Many of the children were victims of the Rwandan civil war during the mid-to-late-1990s. Following the assassination of President Habyarimana in 1994, extremist Hutu elements within the government, military, and civilian population initiated a systematic campaign of violence against Tutsis and moderate Hutus. Over a period of approximately 100 days, an estimated 800,000 people, mostly Tutsis, were killed in acts of genocide.

Africa New Life is run by Rwandans, says Alan Hotchkiss, U.S. executive director of Africa New Life and, coincidentally, a former classmate of Dave’s at Multnomah. The two reacquainted years after school. Dave remembered Hotchkiss immediately as the guy he’d sometimes catch dozing in a Bible class.

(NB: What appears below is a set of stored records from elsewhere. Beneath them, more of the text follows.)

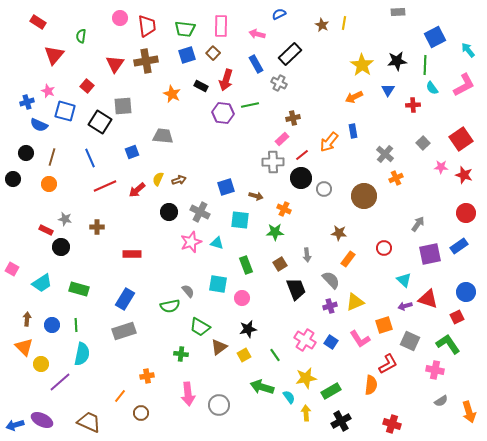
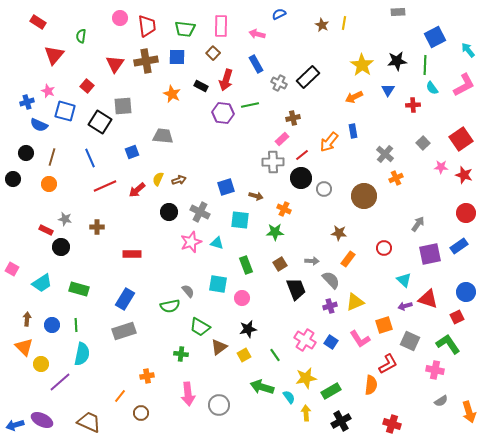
black rectangle at (290, 54): moved 18 px right, 23 px down
blue square at (187, 55): moved 10 px left, 2 px down; rotated 18 degrees clockwise
gray arrow at (307, 255): moved 5 px right, 6 px down; rotated 80 degrees counterclockwise
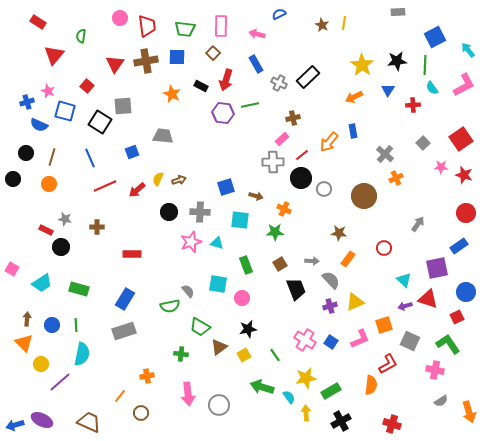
gray cross at (200, 212): rotated 24 degrees counterclockwise
purple square at (430, 254): moved 7 px right, 14 px down
pink L-shape at (360, 339): rotated 80 degrees counterclockwise
orange triangle at (24, 347): moved 4 px up
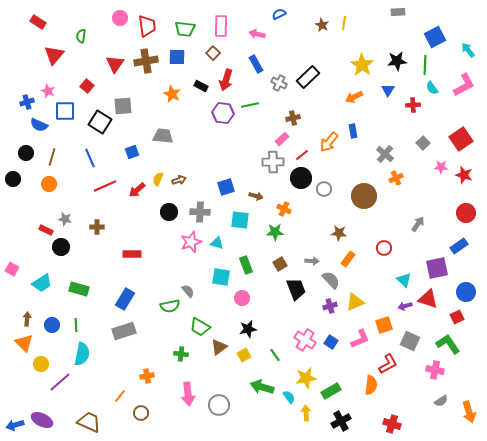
blue square at (65, 111): rotated 15 degrees counterclockwise
cyan square at (218, 284): moved 3 px right, 7 px up
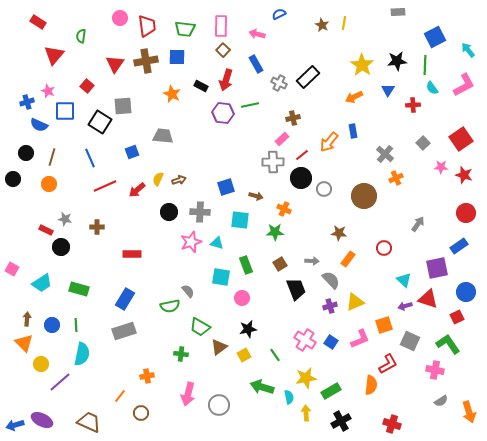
brown square at (213, 53): moved 10 px right, 3 px up
pink arrow at (188, 394): rotated 20 degrees clockwise
cyan semicircle at (289, 397): rotated 24 degrees clockwise
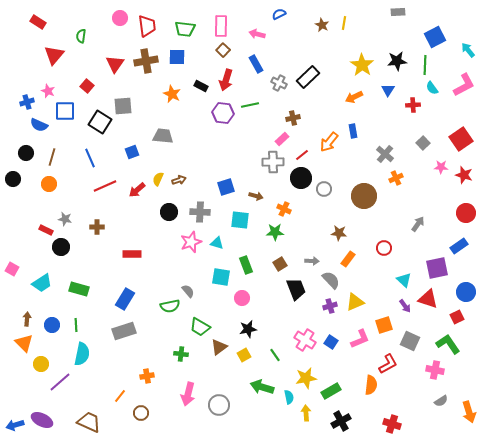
purple arrow at (405, 306): rotated 112 degrees counterclockwise
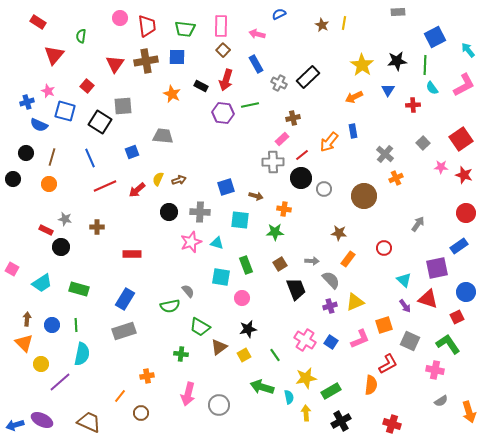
blue square at (65, 111): rotated 15 degrees clockwise
orange cross at (284, 209): rotated 16 degrees counterclockwise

“Maybe you shouldn’t include that in your story,” Hotchkiss jokes. (At least, I think he was joking.)

Hotchkiss says the Munsons’ first real foray into Africa New Life was a visit by Charles Mugisha, president and co-founder of the organization, to the Munsons’ home in San Antonio in 2008.

“They invited him to come visit and talk about our work,” Hotchkiss says.

Mugisha made a presentation to the Munsons, including sharing the Africa New Life’s vision for a seminary, a Bible College, in Rwanda. It was a pressing need, a seminary, in the country. It’s one thing to evangelize, Hotchkiss says. It’s another to do it well by providing good training to pastors to ensure the organization is helping people in a healthy way.

Dave and Suzette asked what was required as far as seed money to get the seminary off the ground. Mugisha told them. It was significant, Hotchkiss says.

“They wrote a check that night,” Hotchkiss says.

“In addition to that, they have come to Rwanda, they spend a ton of time there,” Hotchkiss says. “They’ve sponsored all these kids, they’ve invested in their lives, above and beyond, you know, just the regular program that we do for education. They’ve personally invested in these kids’ lives and in that sense, almost like adopted them. Not legally, but really made them a part of their family. They’ve done incredible things for them.

Most, if not all, of the Munsons’ Rwandan kids — Hotchkiss thinks it’s actually about 20 — have grown up and have families of their own. And they’re doing well, Hotchkiss says. Hotchkiss adds that about 500 children have been sponsored by friends of the Munsons, who introduced them to Africa New Life.

“I was thinking,” Dave says of the couple’s decision to commit to Rwanda, “What if Suzette and I were dead on the floor. Our throats were slit and we’re laying there and our 3- and 4-year-olds came and tried to wake us up and they couldn’t. And they were scared and hungry and wandering the streets. Would I want someone to just send a check to them or would I want someone to go and love them and care for them? That was a pretty obvious answer.”

The Munsons will travel to Rwanda in August for a wedding of one of the “kids.” Suzette will have been over there already between me meeting them and that event.

Dave and Suzette have two children of their own, both teenagers. Dave traveled widely before he married and believed that would slow down once he married. He was wrong about that, too. The family has traveled the world.

The family lives in tents on land not far from the office. They’re big tents that Dave purchased from the East African Canvas Company in Nairobi, Kenya. The tents, which sit on wooden platforms, are designed to house, for example, military troops. Inside, by all appearances, is a house with all the amenities of a modern home, though the weather can be a challenge, both Dave and Suzette say.

They had planned to build a house but found this to be a perfect alternative.

Just another plan that was changed, likely, Dave and Suzette believe, by the hand of God.

That’s how this leather ministry all began and will continue even with the occasional solicitor looking to buy the company.

“I don’t do this for money. So, I don’t want your money,” Dave says of his reply to prospective buyers of the company. “Of course, we do like the money, but that’s not our driver for it.”